As so often seems to happen, the readings set for the day have something rather sharp to say into the current situation of picking sides and gossiping about each other. There is poor old Jonah, having given his dire warnings to the people of Nineveh, and to his surprise they have heeded him and repented. Now he is cross because God isn’t going to carry out his threats against them. How does that make him look? How dare God be so merciful to such a load of sinners?
Jesus’ parable about the labourers in the vineyard is also about God’s disgraceful generosity to people who haven’t earned it. The righteous get their reward, but to their dismay the last-minute hirelings get the same reward – where is the fairness in that?
It sounds rather like the bickering Anglican Communion members, all of us on the verge of casting into outer darkness those who dare to interpret the gospel differently from us. Christians have always tended to pull apart and declare each other heretics. But we declare in the creed that we believe in one, holy, catholic and apostolic Church, and today I want to look particularly at what it means for the Church to be catholic.
The word Catholic itself comes from the Greek phrase καθόλου (kath’holou), meaning “according to the whole” or “in general”, and is a combination of the Greek words κατά meaning “about” and όλος meaning “whole”. It has been used to describe the Christian Church since the early 2nd century in order to emphasize its universal scope.

Given data:
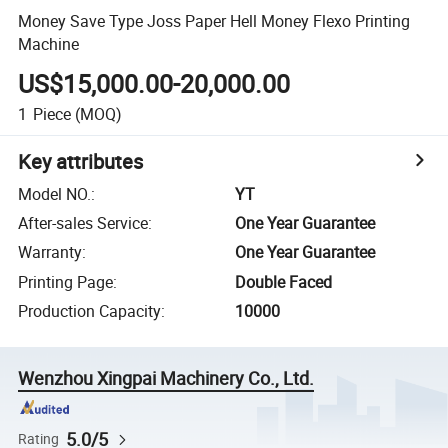
Money Save Type Joss Paper Hell Money Flexo Printing
Machine
US$15,000.00-20,000.00
1
Piece
(MOQ)
Key attributes
Model NO.
:
YT
After-sales Service
:
One Year Guarantee
Warranty
:
One Year Guarantee
Printing Page
:
Double Faced
Production Capacity
:
10000
Wenzhou Xingpai Machinery Co., Ltd.
5.0/5
Rating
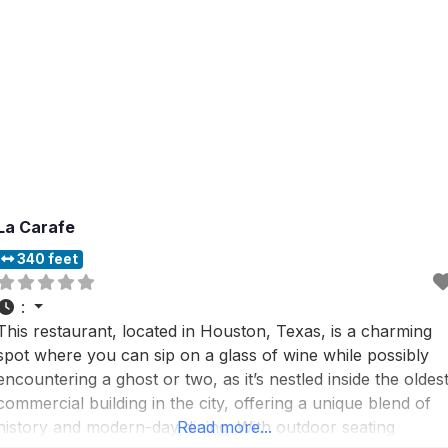
La Carafe
340 feet
:
This restaurant, located in Houston, Texas, is a charming
spot where you can sip on a glass of wine while possibly
encountering a ghost or two, as it’s nestled inside the oldes
commercial building in the city, offering a unique blend of
history and modern-day dining. With outdoor seating
Read more...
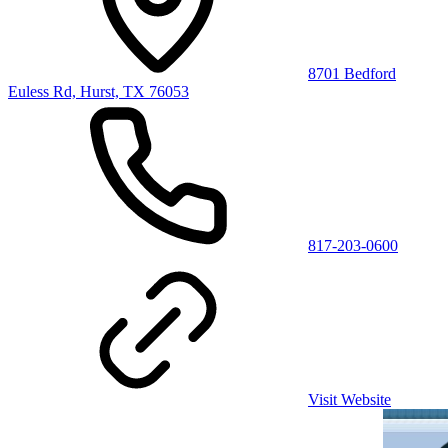
8701 Bedford
Euless Rd, Hurst, TX 76053
817-203-0600
Visit Website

Work instruction: Extend the sermon about what it means for the Church to be catholic, starting right after its final sentence.

Result for this exercise:
Perhaps we could start by asking what is the opposite of Catholic? It isn’t Protestant. The best answer might be that the opposite of Catholic is “sectarian”. Here is what Fr Gregory Jensen, an American priest in the Orthodox rather than the Roman Catholic Church says: ‘The sectarian Christian seeks to limit God’s grace to an elite group. That this elite group is eventually a group of one person–the sectarian himself–is ignored or overlooked. A catholic approach, on the other hand, does not simply criticize what is wrong, it affirms what is good, and true, and just, and beautiful. If sectarianism seeks to tear down, a catholic approach seeks to build up. Sectarianism seeks an ever narrow “purity,” the catholic an ever more expansive wholeness.’
One of the first results of this approach is that the holy catholic Church is bound to be full of sinners. Unlike sectarians, we do not seek to purify the community so that it is only for the righteous. I grew up as a Presbyterian, and my lot were historically notorious for this sort of judgementalism. My grandmother was disowned by her United Presbyterian family when she married my grandfather who was Presbyterian USA. Both denominations had descended from different splits in the Church of Scotland, which resulted in the Free Church of Scotland and later the Wee Frees. I think there are even some Wee Wee Frees! Each group is stricter than the one it breaks away from, and as Fr Jensen says the ultimate result is the one-person sect. If you heard Rabbi Lionel Blue giving his summer lecture you’ll remember his story of the Jewish castaway on a desert island who builds two synagogues – one to pray in and another one he would never be seen dead in. Sectarians are not limited to the Christian faith!
So what is the positive vision of being Catholic? It certainly means being inclusive of all sorts and conditions of people. But let’s look at some more specific historical uses of the term.
The Church of England traces its roots to the mission of St Augustine of Canterbury in 597. Our own diocese of London was founded in 604 under Bishop Mellitus. From that date we have been part of the western or Latin Church. When Henry VIII broke away from allegiance to the Pope, for marital rather than theological reasons, the Protestant Reformation was well under way on the Continent. It had many supporters in England, among them Anne Boleyn. Some of you may have seen the new Howard Brenton play at the Globe which focuses on Anne’s support for William Tyndale. But Henry himself was conservative in such matters, and apart from seizing the wealth of the monasteries he made no changes to liturgy or theology.
You will know that under his successors there were some wild swings back and forth – Edward VI was a convinced Protestant, Queen Mary took England back into the Roman Catholic fold, and Queen Elizabeth came up with the famous compromise of the via media. As long as everyone used the Book of Common Prayer, she would make no window into anyone’s soul.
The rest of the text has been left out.